## [Required work]
Reproduce every line of the material below word for word, keeping the original order and line breaks.

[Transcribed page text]
◇ ◇ ◇ ◇ ◇ ◇ ◇
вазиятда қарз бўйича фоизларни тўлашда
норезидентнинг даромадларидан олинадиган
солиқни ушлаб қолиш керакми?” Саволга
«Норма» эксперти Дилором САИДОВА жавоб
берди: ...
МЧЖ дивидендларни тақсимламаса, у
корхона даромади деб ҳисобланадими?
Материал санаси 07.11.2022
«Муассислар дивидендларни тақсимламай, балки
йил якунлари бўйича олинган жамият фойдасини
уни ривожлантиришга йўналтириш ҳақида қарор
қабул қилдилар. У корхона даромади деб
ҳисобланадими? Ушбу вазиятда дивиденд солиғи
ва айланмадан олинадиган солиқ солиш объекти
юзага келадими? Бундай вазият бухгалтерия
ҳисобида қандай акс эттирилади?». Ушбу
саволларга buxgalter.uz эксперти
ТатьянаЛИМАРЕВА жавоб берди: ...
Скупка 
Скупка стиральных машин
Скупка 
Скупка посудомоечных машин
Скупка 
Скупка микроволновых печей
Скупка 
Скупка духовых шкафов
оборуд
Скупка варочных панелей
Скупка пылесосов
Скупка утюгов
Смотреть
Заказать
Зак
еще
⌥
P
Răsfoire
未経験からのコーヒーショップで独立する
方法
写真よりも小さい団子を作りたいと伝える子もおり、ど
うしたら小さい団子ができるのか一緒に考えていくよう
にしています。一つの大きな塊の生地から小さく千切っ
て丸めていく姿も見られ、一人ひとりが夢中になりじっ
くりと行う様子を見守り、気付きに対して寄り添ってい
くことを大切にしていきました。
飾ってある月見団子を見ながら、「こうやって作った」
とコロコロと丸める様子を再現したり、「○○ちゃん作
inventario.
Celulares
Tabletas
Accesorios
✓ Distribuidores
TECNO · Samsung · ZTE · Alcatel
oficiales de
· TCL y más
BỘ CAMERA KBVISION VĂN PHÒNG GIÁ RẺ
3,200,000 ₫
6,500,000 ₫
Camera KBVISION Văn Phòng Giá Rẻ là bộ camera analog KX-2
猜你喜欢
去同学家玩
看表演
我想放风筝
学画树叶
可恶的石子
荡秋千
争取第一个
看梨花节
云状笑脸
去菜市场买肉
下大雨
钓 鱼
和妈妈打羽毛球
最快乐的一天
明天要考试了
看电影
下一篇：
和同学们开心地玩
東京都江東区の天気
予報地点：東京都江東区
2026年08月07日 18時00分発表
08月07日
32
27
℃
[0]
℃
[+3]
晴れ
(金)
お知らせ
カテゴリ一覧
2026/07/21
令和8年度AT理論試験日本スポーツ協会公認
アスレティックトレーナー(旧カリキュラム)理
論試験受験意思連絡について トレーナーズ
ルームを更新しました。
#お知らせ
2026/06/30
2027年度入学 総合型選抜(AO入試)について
◇ ◇ ◇ ◇ ◇ ◇ ◇
## [Task answer]
вазиятда қарз бўйича фоизларни тўлашда
норезидентнинг даромадларидан олинадиган
солиқни ушлаб қолиш керакми?” Саволга
«Норма» эксперти Дилором САИДОВА жавоб
берди: ...
МЧЖ дивидендларни тақсимламаса, у
корхона даромади деб ҳисобланадими?
Материал санаси 07.11.2022
«Муассислар дивидендларни тақсимламай, балки
йил якунлари бўйича олинган жамият фойдасини
уни ривожлантиришга йўналтириш ҳақида қарор
қабул қилдилар. У корхона даромади деб
ҳисобланадими? Ушбу вазиятда дивиденд солиғи
ва айланмадан олинадиган солиқ солиш объекти
юзага келадими? Бундай вазият бухгалтерия
ҳисобида қандай акс эттирилади?». Ушбу
саволларга buxgalter.uz эксперти
ТатьянаЛИМАРЕВА жавоб берди: ...
Скупка 
Скупка стиральных машин
Скупка 
Скупка посудомоечных машин
Скупка 
Скупка микроволновых печей
Скупка 
Скупка духовых шкафов
оборуд
Скупка варочных панелей
Скупка пылесосов
Скупка утюгов
Смотреть
Заказать
Зак
еще
⌥
P
Răsfoire
未経験からのコーヒーショップで独立する
方法
写真よりも小さい団子を作りたいと伝える子もおり、ど
うしたら小さい団子ができるのか一緒に考えていくよう
にしています。一つの大きな塊の生地から小さく千切っ
て丸めていく姿も見られ、一人ひとりが夢中になりじっ
くりと行う様子を見守り、気付きに対して寄り添ってい
くことを大切にしていきました。
飾ってある月見団子を見ながら、「こうやって作った」
とコロコロと丸める様子を再現したり、「○○ちゃん作
inventario.
Celulares
Tabletas
Accesorios
✓ Distribuidores
TECNO · Samsung · ZTE · Alcatel
oficiales de
· TCL y más
BỘ CAMERA KBVISION VĂN PHÒNG GIÁ RẺ
3,200,000 ₫
6,500,000 ₫
Camera KBVISION Văn Phòng Giá Rẻ là bộ camera analog KX-2
猜你喜欢
去同学家玩
看表演
我想放风筝
学画树叶
可恶的石子
荡秋千
争取第一个
看梨花节
云状笑脸
去菜市场买肉
下大雨
钓 鱼
和妈妈打羽毛球
最快乐的一天
明天要考试了
看电影
下一篇：
和同学们开心地玩
東京都江東区の天気
予報地点：東京都江東区
2026年08月07日 18時00分発表
08月07日
32
27
℃
[0]
℃
[+3]
晴れ
(金)
お知らせ
カテゴリ一覧
2026/07/21
令和8年度AT理論試験日本スポーツ協会公認
アスレティックトレーナー(旧カリキュラム)理
論試験受験意思連絡について トレーナーズ
ルームを更新しました。
#お知らせ
2026/06/30
2027年度入学 総合型選抜(AO入試)について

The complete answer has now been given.